In diesen Tagen feiert mein ukrainischer Freund und Kollege Korney Hrytsiuk die Premiere seines berührenden Filmes „Eurodonbass“. In Deutschland ist er damit u.a. am 11. und 12. November beim Filmfestival in Cottbus zu Gast. Was diesen Film so besonders macht, ist Korneys Blick auf seine Heimat, den Donbas. Er entführt die Zuschauer an Orte wie Ostheim, Liebenthal, New York, Blumenfeld, Bunge und Marienthal – allesamt im Donbas gelegen. Sein Porträt des Ostens der Ukraine ist im besten Sinne des Wortes eine Feldforschung, die deutlich macht, weshalb der Ukrainekonflikt natürlich auch ein europäischer Krieg ist. Korney ist ein leidenschaftlicher junger Filmemacher, den ich bei einem Workshop in Odessa 2016 zum ersten Mal traf. Seine Offenheit, seine klugen Fragen, aber auch sein Witz sind mir in besonderer Erinnerung. Ich habe ihn und viele andere ukrainische Filmemacher*innen vor Augen, wenn ich daran denke, was in der Ukraine an Lebensleistung, künstlerischem Ausdruck und bescheidenem Wohlstand seit Februar zerstört wurde.

© Tatiana Krukovska
Korney macht ungeachtet alles Schweren und Unerträglichen in seiner Heimat weiter wichtige Filme, wie jetzt „Eurodonbass“. Über sein neuestes Werk sagt er: „Wir zeigen einzigartige architektonische Gebäudeensembles im Donbas, wie das ‚belgische Viertel‘ von Lysychansk, das 2018 mit dem belgischen Preis für das beste architektonische Erbe Belgiens im Ausland ausgezeichnet wurde. Wir zeigen interessante französische Gebäude in Druschkiwka und Deutsches im Dorf New York. Nach der Revolution von 1917 und der Machtübernahme durch die Sowjets wurden die Fabriken den europäischen und nordamerikanischen Siedlern weggenommen und verstaatlicht, wodurch dort die Erinnerung an die europäische Geschichte quasi zerstört wurde. Seit Kriegsbeginn setzen die russischen Truppen ihre Bemühungen fort, das dortige europäische Erbe zu zerstören und damit zu vollenden, was ihre Vorfahren während der Sowjetunion nicht geschafft haben.“
Russland ist 2022 dem gleichen Trugschluss aufgesessen wie einst die deutschen Militärs vor Beginn des Ersten Weltkriegs: Auch damals dachte man, der Krieg sei ein kurzer Waffengang und die geplante rasche Einnahme der französischen Hauptstadt gleichbedeutend mit dem Sieg. Ein doppelter Irrtum, wie wir heute wissen, denn auch wenn die deutsche Armee nicht bereits an der Marne gestoppt worden wäre, ging man in Berlin doch fälschlicherweise davon aus, der Rest der Welt würde tatenlos zusehen und es bei diplomatischen Protesten belassen.
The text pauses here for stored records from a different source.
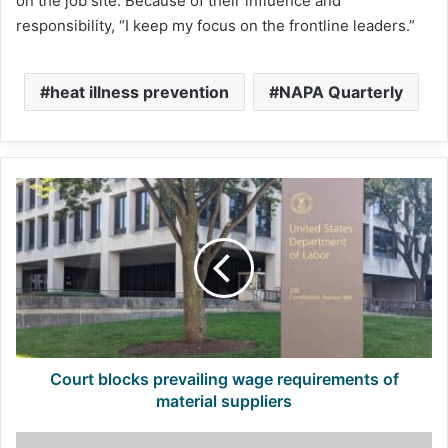
on the job site. Because of their influence and
responsibility, “I keep my focus on the frontline leaders.”
heat illness prevention
NAPA Quarterly
Court
blocks
prevailing
wage
requirements
of
material
suppliers
Court blocks prevailing wage requirements of
material suppliers
Emissions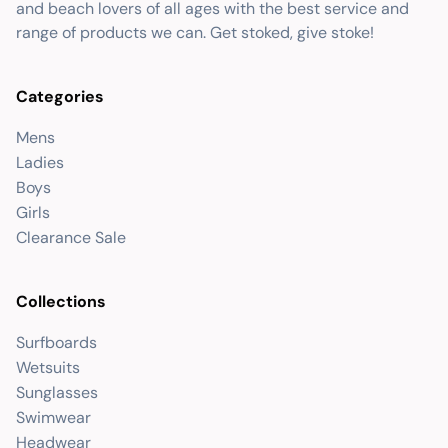
and beach lovers of all ages with the best service and
range of products we can. Get stoked, give stoke!
Categories
Mens
Ladies
Boys
Girls
Clearance Sale
Collections
Surfboards
Wetsuits
Sunglasses
Swimwear
Headwear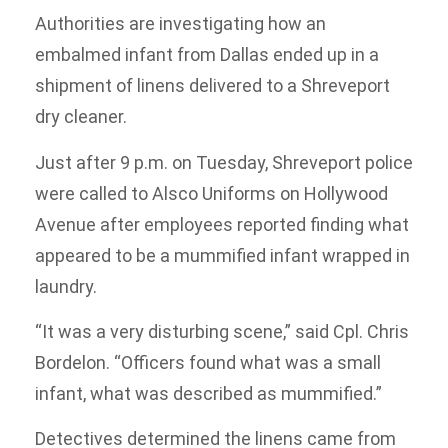
Authorities are investigating how an
embalmed infant from Dallas ended up in a
shipment of linens delivered to a Shreveport
dry cleaner.
Just after 9 p.m. on Tuesday, Shreveport police
were called to Alsco Uniforms on Hollywood
Avenue after employees reported finding what
appeared to be a mummified infant wrapped in
laundry.
“It was a very disturbing scene,” said Cpl. Chris
Bordelon. “Officers found what was a small
infant, what was described as mummified.”
Detectives determined the linens came from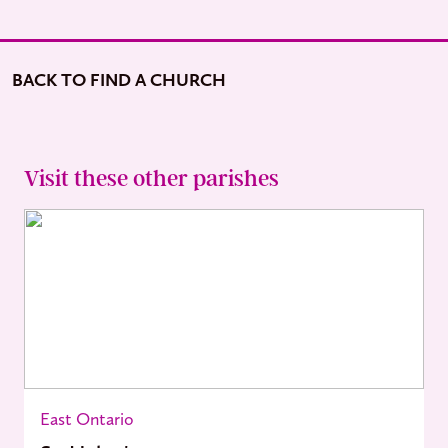
BACK TO FIND A CHURCH
Visit these other parishes
East Ontario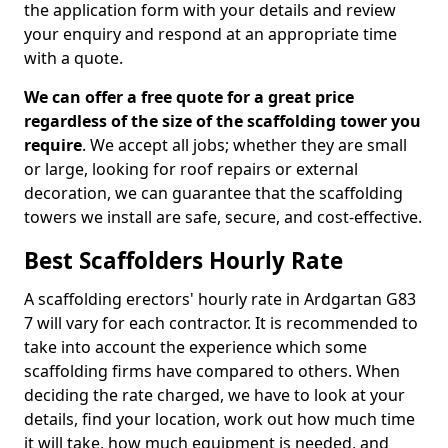
the application form with your details and review
your enquiry and respond at an appropriate time
with a quote.
We can offer a free quote for a great price
regardless of the size of the scaffolding tower you
require
. We accept all jobs; whether they are small
or large, looking for roof repairs or external
decoration, we can guarantee that the scaffolding
towers we install are safe, secure, and cost-effective.
Best Scaffolders Hourly Rate
A scaffolding erectors' hourly rate in Ardgartan G83
7 will vary for each contractor. It is recommended to
take into account the experience which some
scaffolding firms have compared to others. When
deciding the rate charged, we have to look at your
details, find your location, work out how much time
it will take, how much equipment is needed, and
Vermutlich hatten die Kriegsplaner damals dafür ihre realen Anhaltspunkte aus der Vergangenheit, so wie es erst jüngst der Westen bei halbherzigen Protesten beließ, als Russland 2014 völkerrechtswidrig die Krim besetzte.
Der Erste Weltkrieg war der erste industrialisierte Krieg der Menschheitsgeschichte, der am Ende 17 Millionen Tote forderte. Noch schweigen die Waffen in der Ukraine nicht. Der Toten dieses neuerlichen, unfassbar sinnlosen Krieges sollten wir jedoch schon heute gedenken.